If you’re from Fort Lauderdale, you know that just because you live next to the beach doesnt mean you get to live there all the time like the tourists. Read on to find others signs only people from Fort Lauderdale can relate to.
1. You wear flip-flops and sandals almost everywhere.
I’m talking errands, appointments, movies, it’s a sea of sandals.
2. Basically, if it’s cooler than 70 degrees outside it’s considered freezing.
Time for boots and heavy jackets. Burr!
3. Publix subs. Nuff’ said.
Great, now I want one!
4. In other parts of the country you signal to change lanes. In Fort Lauderdale, you know better than to signal.
People speed up and purposely don’t let you in if you signal. To them it’s like, “oh they’re signaling, quick Bob, see how fast you can go so they can’t make it into the lane! Ha! 10 points if we succeed! Look the poor schmuck had to get off at the wrong exit, mission accomplished. Great job Bob, excellent work.”
5. Girls you think are out of your league are actually homeless, basically.
Often you may spot one of these girls out at the club at a table with bottles. A man usually paid for the table and she is what they call a “bottle rat.”
6. Men rent sports cars and other material possessions and pretend like they own them.
They do this to attempt to pick up and impress women.
7. Two words. Plastic surgery.
Fake boobs and butts as far as the eye can see. Eye candy everywhere, hello!
8. “You live in Fort Lauderdale, don’t you like live at the beach?”
Actually, I work 40+ hours a week. Tourists get better use of the beach than I do, even though I’m right near it. I do more than sip cocktails and tan, Linda!

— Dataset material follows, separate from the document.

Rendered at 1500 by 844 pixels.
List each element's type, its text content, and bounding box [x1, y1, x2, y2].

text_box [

9. I-75S is literally always under construction.
Like what are you constructing and how many more years do you need? No, seriously.
10. You may actually see an alligator in your back yard, or even in your swimming pool.

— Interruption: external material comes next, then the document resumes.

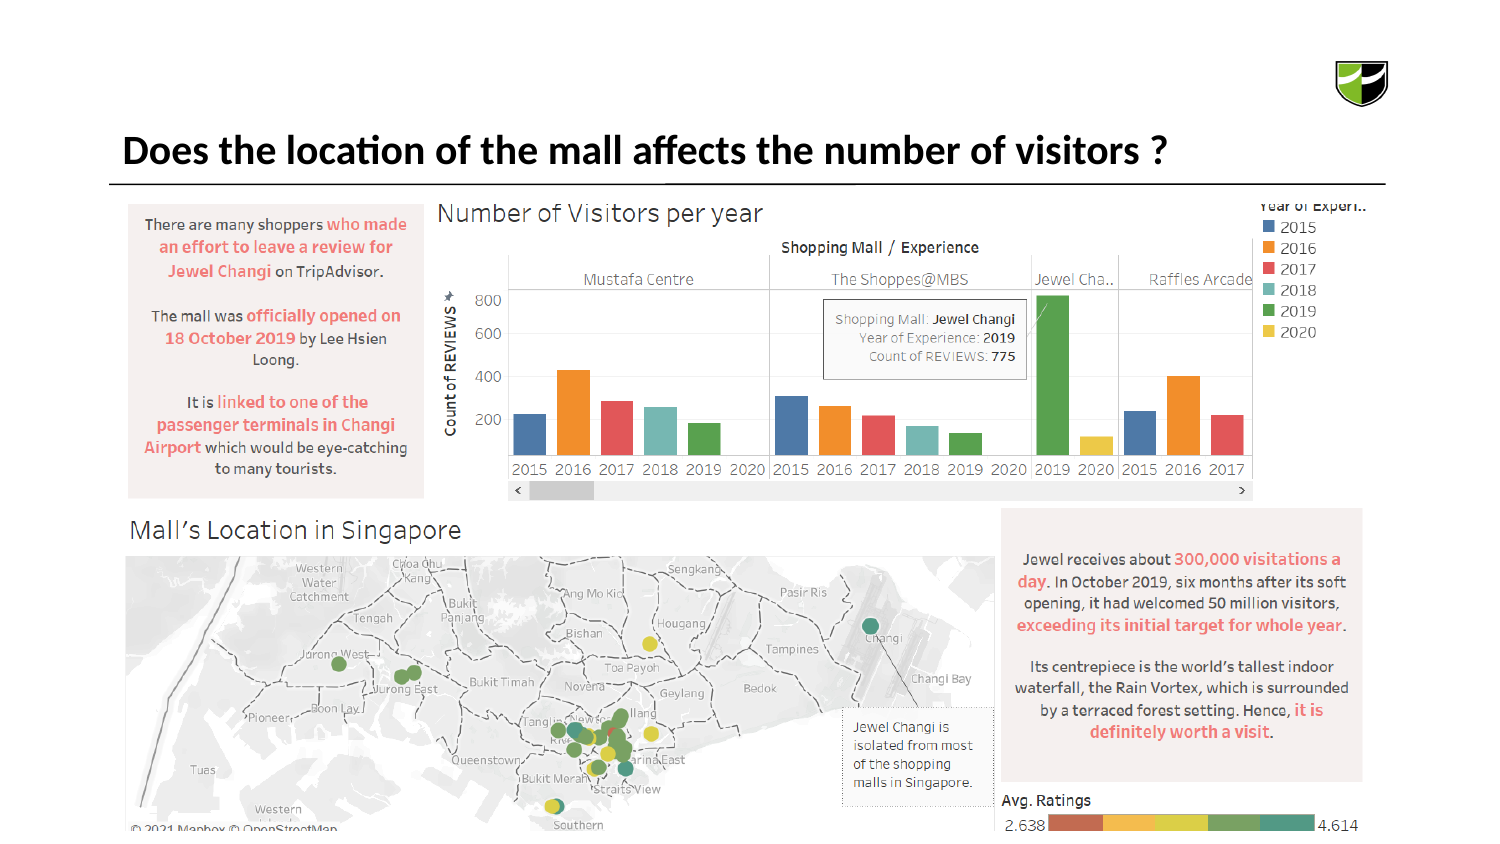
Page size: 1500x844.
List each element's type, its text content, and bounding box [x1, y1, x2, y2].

picture [1335, 56, 1393, 107]
picture [116, 194, 1384, 844]
text_box Does the location of the mall affects the number of visitors ? [107, 100, 1309, 189]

Some people even try to own them as pets here. Not kidding.
11. Hurricane Season.
Hurricane category 1? Party time. Get the beer and the hot dogs. Category 3? Ok, time to buy water and stock up on goods just in case. Slight Panic. Category 4? Okay, panic. I’m sorry I partied during the category 1. I swear I didn’t mean it. Please take mercy on me Mother Nature.
12. Parallel park?
Wait, what? Maybe I don’t need to go here after all. Is there a garage somewhere? Help!